We have a moderately large dataset (676GB) in S3, and we have created a raw reflection for it with all columns and “full refresh” set. The footprint of the reflection, according to the Reflections tab, is close to the source size (629GB).

But we’ve found that the reflection is actually consuming over 6TB in the reflection store. I looked at the file dates, and I found a full copy of the reflection dated two days ago (the last successful refresh), totaling 674GB. I see an occasional file for preceding days, but 287GB for one day last October, and around 300GB each for three days last July. I’m wondering if this happens because a refresh has failed, and both the previous (successful) and new (partial) results are kept. Is this correct? And if so, how do I purge those old duplicates?

The reflection data files are parquet files. They all sit under a top level reflection specific folder and sub-folders for each materialization. Only the data files in the most recent materialization are needed. It’s possible you had old materializations that weren’t cleaned up due to job failures. It’s safe to remove the old materialization directories under the same reflection.

Thanks, Benny! Is there any way to automate the cleanup, or at least automate identifying obsolete folders? I’ve found what seems to be over 1TB of invalid files, but I’ve had to do a lot of cross-referencing.

I think I have two problems: files for a reflection that are obsolete, and files for reflections that no longer exist. It seems that the directory structure includes the reflection ID, ex:

The above (253b0eba-4501-4e92-8e52-ff51e3d97d75) aligns to a reflection_id I found in sys.materializations. So can I assume that if there is a directory with a key that isn’t in sys.reflections, then the directory can be deleted?

Yes, exactly. If there is a reflection_id in your filesystem that is not in sys.materializations, it is definitely safe to delete. There’s also the possibility of old materializations for valid reflections.
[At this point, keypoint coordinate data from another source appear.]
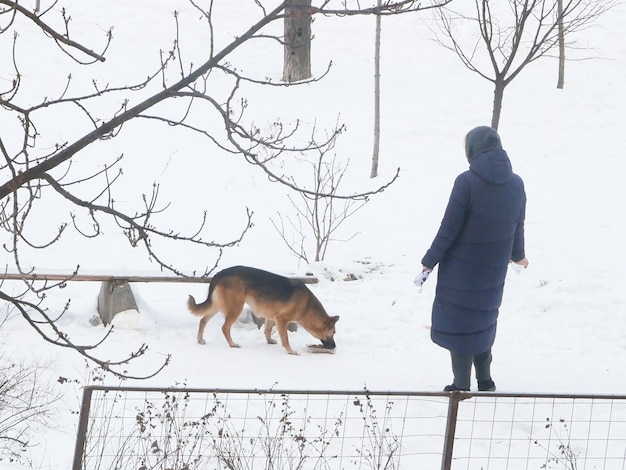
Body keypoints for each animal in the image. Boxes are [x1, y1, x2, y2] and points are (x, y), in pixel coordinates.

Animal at [188, 266, 338, 354]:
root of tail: (220, 273)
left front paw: (269, 341)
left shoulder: (271, 317)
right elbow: (285, 338)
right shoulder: (281, 320)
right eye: (332, 333)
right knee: (225, 327)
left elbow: (267, 330)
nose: (334, 347)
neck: (307, 306)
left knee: (203, 320)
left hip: (218, 305)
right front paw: (290, 351)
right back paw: (232, 344)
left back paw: (200, 339)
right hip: (235, 308)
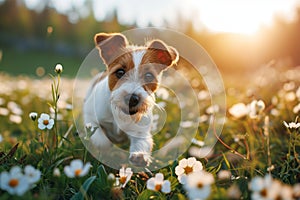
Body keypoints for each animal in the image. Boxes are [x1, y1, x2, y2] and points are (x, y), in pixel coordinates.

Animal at [83, 33, 178, 167]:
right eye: (120, 72)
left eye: (149, 76)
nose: (132, 99)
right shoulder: (91, 118)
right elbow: (101, 140)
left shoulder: (140, 131)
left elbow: (142, 142)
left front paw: (139, 156)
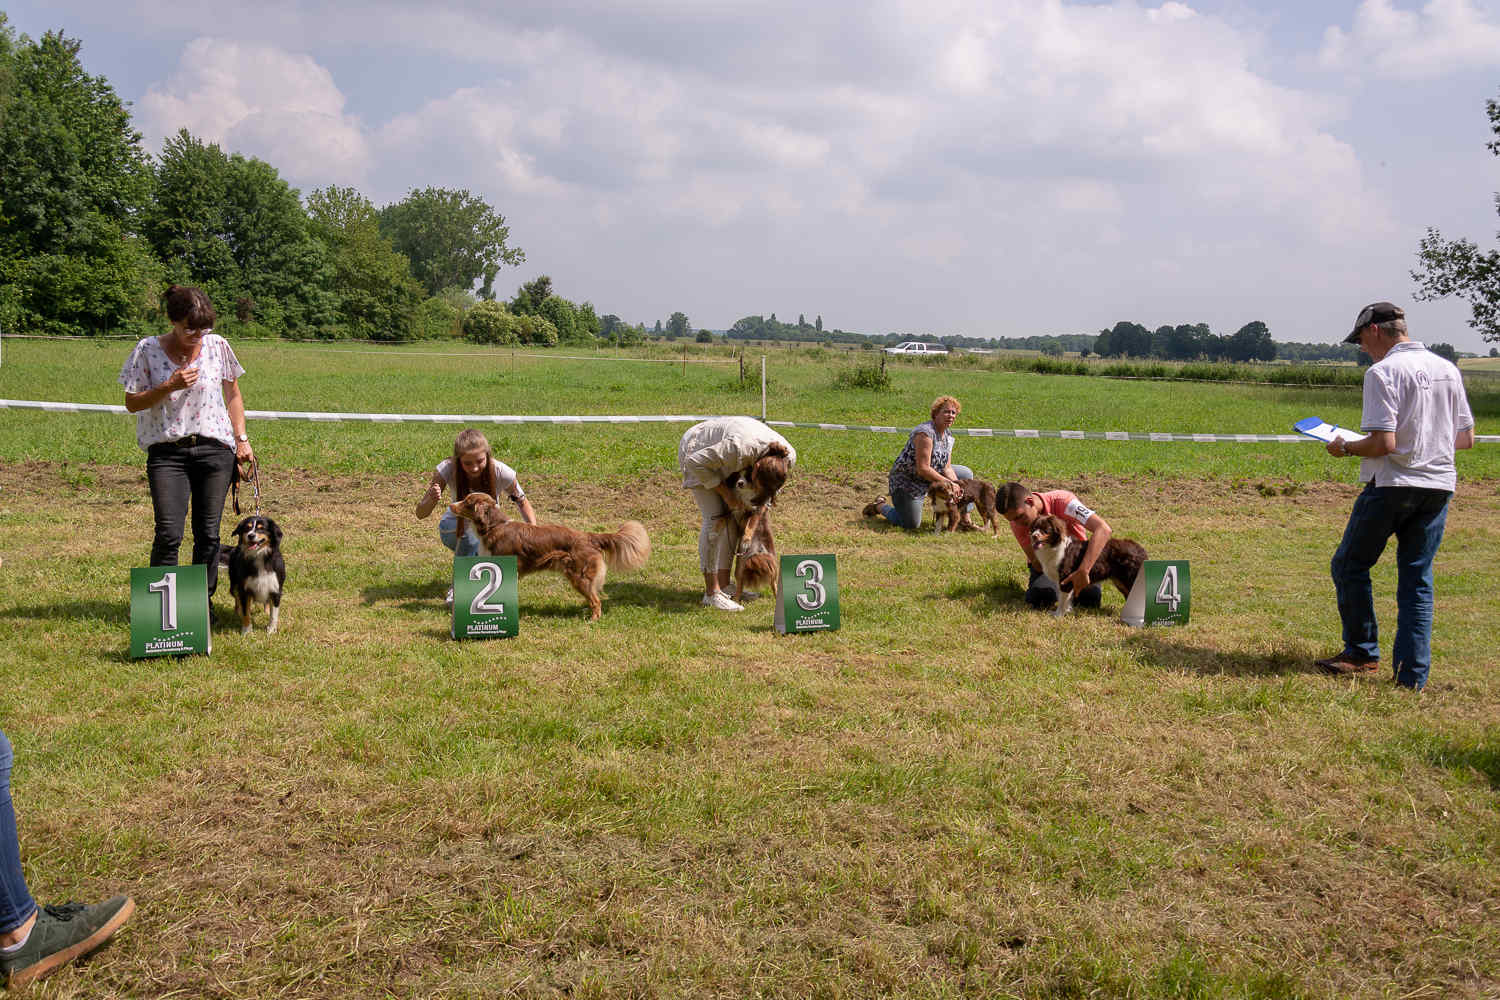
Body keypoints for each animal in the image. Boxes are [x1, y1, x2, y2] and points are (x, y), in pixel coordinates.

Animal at [450, 491, 651, 617]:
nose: (451, 505)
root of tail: (588, 536)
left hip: (580, 577)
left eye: (467, 501)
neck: (494, 526)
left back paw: (593, 620)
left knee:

Here is a SQL query that returns the directories that contain “live” reflection files. So, you don’t want to delete any of these directories. Note that the file path has a * in it because we suffix the job attempt number to the materialization_id. So, basically, any directories NOT matching the result of this query can be safely cleaned up:

'./accelerator/' || m.reflection_id || '/' || materialization_id || '_*' as path
from sys.materializations m
left outer join sys.reflections r on m.reflection_id = r.reflection_id 
where state = 'DONE'
order by 1 desc

Thanks, Benny, that query is really helpful.

But before I start deleting stuff I want to make sure it’s really obsolete. I found something strange:

In sys.reflections, reflection_id is ‘137a1bb6-8fe8-4258-8122-ca262320c498’ and materialization_id is ‘f3813699-8e5f-414c-80d1-74f38f2a81d1’. But I don’t see a folder for that materialization_id in the reflection store. Instead I see:
PRE 517ca2c8-8286-441b-a5af-f9347a20f71e_0/
PRE 65e4d9ff-2678-4915-ad49-88848ba2830d_0/

I queried the VDS and checked the raw profile. I found this:

So it’s use the 517ca2c8-8286-441b-a5af-f9347a20f71e_0 directory even though that doesn’t exist in sys.materializations. Is there another mapping of materialization_ids somewhere?

Hi Joe,

sys.materializations shows a unique ID that corresponds to the each unique refresh of the reflection. For a full refresh, then this ID typically corresponds to the file path in the reflection store. If there is another full refresh, then a new materialization ID is generated and a new file path appears in the reflection store. Technically, they are separate Iceberg tables. For an incremental refresh, we need to re-use the existing Iceberg table and so here is when the materialization ID and the file path can not match.

In your example, it sounds like this is an incremental reflection?